WORK INSTRUCTION: For this exercise, write out exactly the lines of the material from the one containing "60+ Best Retirement Cake Ideas" through the end, both ends included, and nothing more.

Segment Start: RECORDED INFORMATION

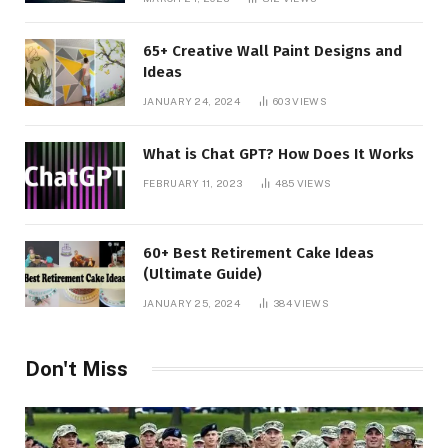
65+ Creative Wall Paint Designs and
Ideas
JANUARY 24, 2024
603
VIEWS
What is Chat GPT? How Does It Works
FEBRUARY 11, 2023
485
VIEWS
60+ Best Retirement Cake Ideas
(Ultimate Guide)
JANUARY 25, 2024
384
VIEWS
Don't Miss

Segment End: RECORDED INFORMATION

WRITTEN SOLUTION:
60+ Best Retirement Cake Ideas
(Ultimate Guide)
JANUARY 25, 2024
384
VIEWS
Don't Miss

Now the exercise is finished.